The Remote Facility Headache
If you manage Parks and Rec, you know the drill. Your restrooms are high-traffic, far apart, and completely unsupervised. That makes them a playground for vandals. We’ve all seen it: plastic dispensers smashed to bits, soap ripped off the wall, and paper towels everywhere but the trash can.
The real disaster happens when those paper towels hit the plumbing. A single vandal can create a flooded "disaster zone" in minutes. Because these parks are remote, your crew wastes hours and gas money just driving out to scrape wet paper off the walls and unclog toilets. It is a massive drain on your time and your budget.
Building a Restroom Fortress
To save these vulnerable spots, you have to build for a battle. That is why parks departments are moving toward heavy-duty steel fixtures and Pinnacle Hand Dryers. We designed our dryers with a solid-state setup. That means no exterior buttons, no mechanical parts, and zero opportunities for someone to pry them open or jam the works.
We build these in the USA using 16-gauge steel baseplates and 20-gauge 304 stainless steel covers. It is basically a fortress for your wall. If you want the ultimate security, our PDC-R10 recessed model sits nearly flush with the wall. With less than an inch of protrusion, there is absolutely nothing for a vandal to grab onto or try to rip down.

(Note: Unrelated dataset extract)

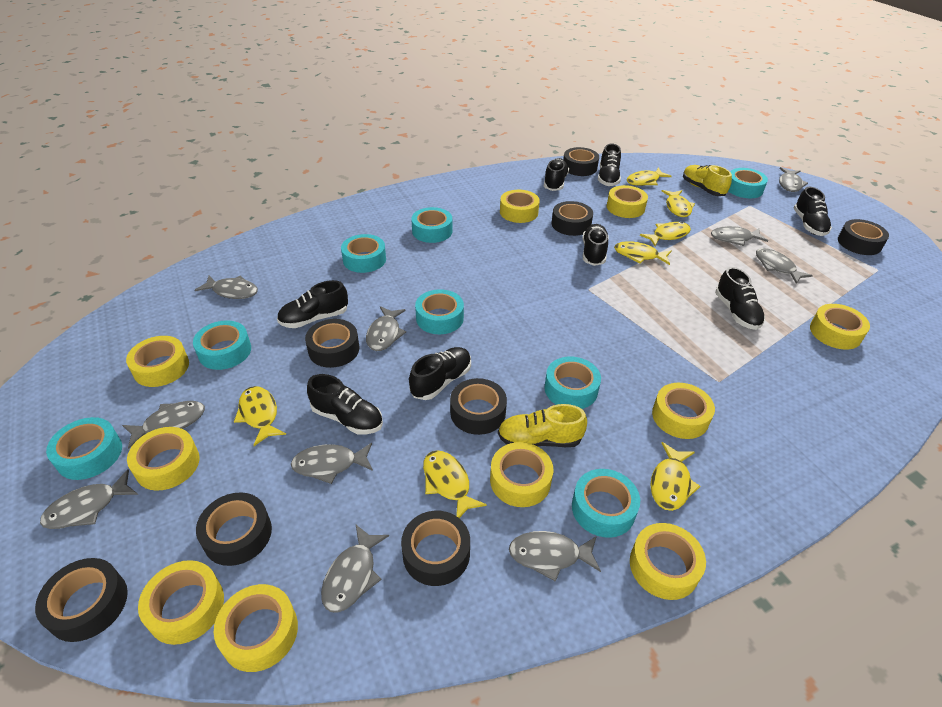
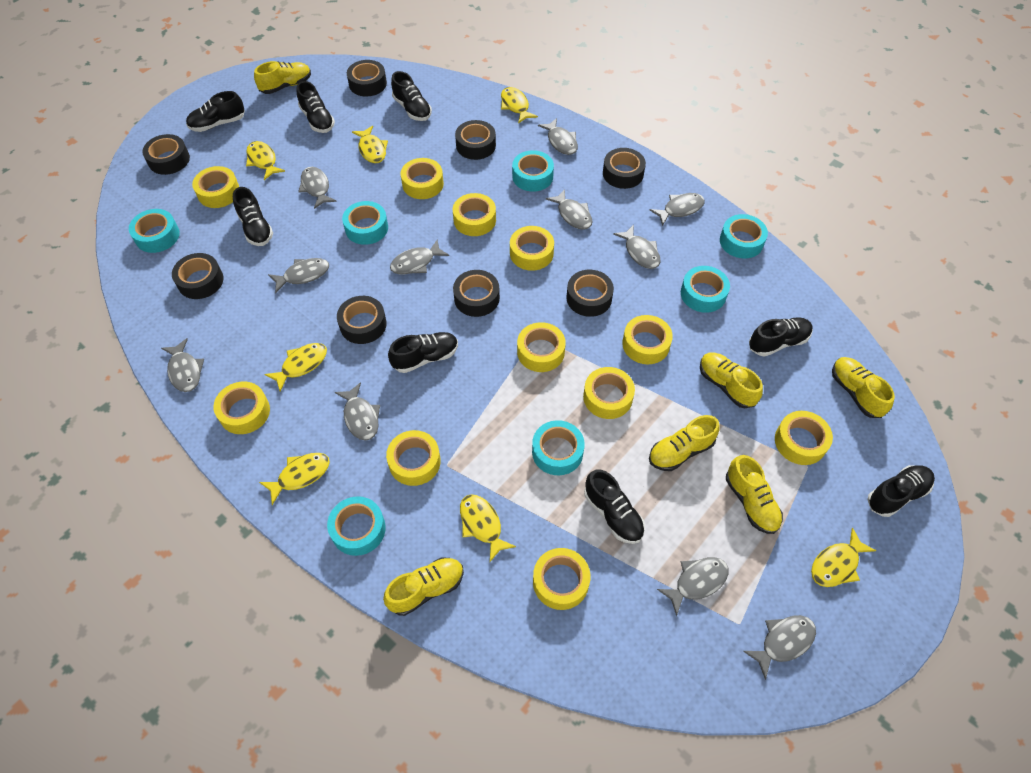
grey fish: 10 -> 11
turquoise tape: 8 -> 7
yellow shoe: 2 -> 6
yellow tape: 10 -> 11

Protecting the Park (and the Budget)
It is an irony every director feels: you are in the business of nature conservation, yet your restrooms are full of paper waste. Manufacturing a single ton of paper towels eats up 17 trees and 20,000 gallons of water. Once they are used, they can’t even be recycled. They just sit in a landfill.
Then there is the logistical nightmare. Every case of paper towels creates about a cubic yard of loose trash. For a park system, paying those premium hauling and landfill fees just to move trash around is a waste of taxpayer dollars. When you switch to our high-efficiency hand dryers, that entire waste stream vanishes instantly. You get a cleaner park, a better reputation for sustainability, and a budget that actually goes toward trail maintenance and playground equipment instead of plumbing bills.